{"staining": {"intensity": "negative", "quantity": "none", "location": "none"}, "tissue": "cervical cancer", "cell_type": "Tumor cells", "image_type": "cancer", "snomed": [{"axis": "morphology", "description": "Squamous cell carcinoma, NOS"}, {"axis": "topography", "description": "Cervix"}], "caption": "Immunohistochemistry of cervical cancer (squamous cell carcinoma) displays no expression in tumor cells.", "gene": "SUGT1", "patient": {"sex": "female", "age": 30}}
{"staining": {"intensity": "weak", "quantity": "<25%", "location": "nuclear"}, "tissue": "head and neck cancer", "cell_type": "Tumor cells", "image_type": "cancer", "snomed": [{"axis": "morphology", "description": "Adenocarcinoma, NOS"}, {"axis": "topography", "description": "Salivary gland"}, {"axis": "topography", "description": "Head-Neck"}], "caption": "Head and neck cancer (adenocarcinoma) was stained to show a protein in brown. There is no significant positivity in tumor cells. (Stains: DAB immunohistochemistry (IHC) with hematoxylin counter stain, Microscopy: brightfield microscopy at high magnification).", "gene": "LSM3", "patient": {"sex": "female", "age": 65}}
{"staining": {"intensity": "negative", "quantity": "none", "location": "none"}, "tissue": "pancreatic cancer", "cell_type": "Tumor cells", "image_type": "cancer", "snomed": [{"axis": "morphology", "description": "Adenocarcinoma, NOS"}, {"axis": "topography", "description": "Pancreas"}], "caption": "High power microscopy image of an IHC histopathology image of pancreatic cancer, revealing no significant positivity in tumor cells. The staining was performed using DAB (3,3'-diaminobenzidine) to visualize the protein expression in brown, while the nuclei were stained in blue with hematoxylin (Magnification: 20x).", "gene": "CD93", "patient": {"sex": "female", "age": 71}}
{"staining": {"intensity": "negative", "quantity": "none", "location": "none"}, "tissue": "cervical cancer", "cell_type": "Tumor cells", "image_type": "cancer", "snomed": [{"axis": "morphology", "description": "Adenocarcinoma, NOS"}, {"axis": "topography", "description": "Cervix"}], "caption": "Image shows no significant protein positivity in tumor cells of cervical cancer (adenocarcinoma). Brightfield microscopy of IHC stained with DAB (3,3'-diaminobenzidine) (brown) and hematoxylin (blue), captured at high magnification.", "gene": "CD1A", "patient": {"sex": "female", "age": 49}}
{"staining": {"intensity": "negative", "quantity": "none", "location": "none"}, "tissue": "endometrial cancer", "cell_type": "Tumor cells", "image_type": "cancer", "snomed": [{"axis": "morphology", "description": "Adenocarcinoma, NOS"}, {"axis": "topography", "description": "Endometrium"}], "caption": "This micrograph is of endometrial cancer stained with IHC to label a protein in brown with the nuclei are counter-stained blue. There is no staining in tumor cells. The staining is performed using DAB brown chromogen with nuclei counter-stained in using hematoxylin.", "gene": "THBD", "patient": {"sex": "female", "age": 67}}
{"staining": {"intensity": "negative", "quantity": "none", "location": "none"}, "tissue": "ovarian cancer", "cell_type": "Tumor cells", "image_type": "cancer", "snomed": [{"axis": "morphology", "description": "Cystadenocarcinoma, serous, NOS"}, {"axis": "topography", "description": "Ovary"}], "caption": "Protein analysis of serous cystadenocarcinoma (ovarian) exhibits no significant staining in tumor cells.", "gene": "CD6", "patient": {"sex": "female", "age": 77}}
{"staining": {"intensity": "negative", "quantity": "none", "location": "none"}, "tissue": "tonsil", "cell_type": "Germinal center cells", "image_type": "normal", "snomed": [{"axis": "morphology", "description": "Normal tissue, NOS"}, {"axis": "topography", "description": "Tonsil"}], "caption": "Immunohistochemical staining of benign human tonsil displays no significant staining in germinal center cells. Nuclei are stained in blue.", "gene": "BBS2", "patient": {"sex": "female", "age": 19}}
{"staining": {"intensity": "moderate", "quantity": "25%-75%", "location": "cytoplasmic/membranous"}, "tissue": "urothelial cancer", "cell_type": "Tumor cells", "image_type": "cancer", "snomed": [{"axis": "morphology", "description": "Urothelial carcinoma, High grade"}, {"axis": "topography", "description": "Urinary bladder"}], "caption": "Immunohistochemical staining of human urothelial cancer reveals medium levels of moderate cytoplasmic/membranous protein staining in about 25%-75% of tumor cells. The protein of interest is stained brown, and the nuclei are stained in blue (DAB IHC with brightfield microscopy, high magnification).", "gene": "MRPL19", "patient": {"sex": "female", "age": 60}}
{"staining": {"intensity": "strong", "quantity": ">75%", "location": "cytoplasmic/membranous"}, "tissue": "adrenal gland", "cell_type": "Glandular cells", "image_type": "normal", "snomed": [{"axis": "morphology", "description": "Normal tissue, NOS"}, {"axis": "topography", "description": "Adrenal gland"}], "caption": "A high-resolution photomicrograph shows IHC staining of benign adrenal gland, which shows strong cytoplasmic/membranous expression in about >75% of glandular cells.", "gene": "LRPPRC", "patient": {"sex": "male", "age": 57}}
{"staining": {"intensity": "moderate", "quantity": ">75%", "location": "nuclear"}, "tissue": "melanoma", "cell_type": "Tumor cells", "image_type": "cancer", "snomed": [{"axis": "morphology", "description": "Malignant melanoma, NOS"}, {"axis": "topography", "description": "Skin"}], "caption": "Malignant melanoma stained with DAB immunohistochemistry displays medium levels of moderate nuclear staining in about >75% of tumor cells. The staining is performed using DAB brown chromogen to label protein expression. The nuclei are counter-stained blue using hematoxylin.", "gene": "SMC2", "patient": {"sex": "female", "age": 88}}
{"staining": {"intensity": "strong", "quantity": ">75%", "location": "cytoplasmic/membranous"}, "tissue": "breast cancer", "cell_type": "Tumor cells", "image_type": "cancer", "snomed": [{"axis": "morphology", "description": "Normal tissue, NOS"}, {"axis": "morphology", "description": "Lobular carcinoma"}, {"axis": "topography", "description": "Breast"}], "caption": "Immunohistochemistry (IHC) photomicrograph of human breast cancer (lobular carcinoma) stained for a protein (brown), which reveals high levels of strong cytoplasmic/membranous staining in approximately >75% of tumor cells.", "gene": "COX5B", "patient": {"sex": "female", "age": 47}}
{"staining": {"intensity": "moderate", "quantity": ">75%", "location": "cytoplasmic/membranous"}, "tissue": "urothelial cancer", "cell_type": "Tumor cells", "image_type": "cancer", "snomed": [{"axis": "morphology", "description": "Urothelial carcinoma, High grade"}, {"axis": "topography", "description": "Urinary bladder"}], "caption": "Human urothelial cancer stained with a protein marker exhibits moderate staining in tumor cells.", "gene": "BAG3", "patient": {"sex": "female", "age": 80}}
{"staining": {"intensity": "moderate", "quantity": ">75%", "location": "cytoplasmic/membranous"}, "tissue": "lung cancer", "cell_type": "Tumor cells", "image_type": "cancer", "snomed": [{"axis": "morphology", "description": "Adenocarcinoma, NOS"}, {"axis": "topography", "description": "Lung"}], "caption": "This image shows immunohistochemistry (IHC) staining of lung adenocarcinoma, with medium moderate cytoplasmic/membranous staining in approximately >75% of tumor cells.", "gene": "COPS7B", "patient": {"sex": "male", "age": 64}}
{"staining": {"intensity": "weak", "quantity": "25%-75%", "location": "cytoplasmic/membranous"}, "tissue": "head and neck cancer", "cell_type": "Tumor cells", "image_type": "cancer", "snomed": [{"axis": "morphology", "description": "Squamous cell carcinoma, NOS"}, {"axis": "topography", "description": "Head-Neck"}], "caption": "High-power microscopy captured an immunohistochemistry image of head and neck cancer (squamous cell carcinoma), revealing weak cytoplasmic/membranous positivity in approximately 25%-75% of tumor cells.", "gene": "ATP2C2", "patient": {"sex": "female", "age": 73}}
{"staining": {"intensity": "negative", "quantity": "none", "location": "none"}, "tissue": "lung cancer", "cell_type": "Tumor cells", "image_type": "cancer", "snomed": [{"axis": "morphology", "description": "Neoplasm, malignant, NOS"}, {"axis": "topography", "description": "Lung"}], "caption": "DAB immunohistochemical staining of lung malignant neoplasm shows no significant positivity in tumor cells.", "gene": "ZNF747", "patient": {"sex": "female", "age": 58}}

----------

TASK ITEM
Lines from the top of the entries above to the line that contains "neck cancer (adenocarcinoma)" should be set down exactly, please, with both ends kept and nothing added.

EXPECTED OUTPUT
{"staining": {"intensity": "negative", "quantity": "none", "location": "none"}, "tissue": "cervical cancer", "cell_type": "Tumor cells", "image_type": "cancer", "snomed": [{"axis": "morphology", "description": "Squamous cell carcinoma, NOS"}, {"axis": "topography", "description": "Cervix"}], "caption": "Immunohistochemistry of cervical cancer (squamous cell carcinoma) displays no expression in tumor cells.", "gene": "SUGT1", "patient": {"sex": "female", "age": 30}}
{"staining": {"intensity": "weak", "quantity": "<25%", "location": "nuclear"}, "tissue": "head and neck cancer", "cell_type": "Tumor cells", "image_type": "cancer", "snomed": [{"axis": "morphology", "description": "Adenocarcinoma, NOS"}, {"axis": "topography", "description": "Salivary gland"}, {"axis": "topography", "description": "Head-Neck"}], "caption": "Head and neck cancer (adenocarcinoma) was stained to show a protein in brown. There is no significant positivity in tumor cells. (Stains: DAB immunohistochemistry (IHC) with hematoxylin counter stain, Microscopy: brightfield microscopy at high magnification).", "gene": "LSM3", "patient": {"sex": "female", "age": 65}}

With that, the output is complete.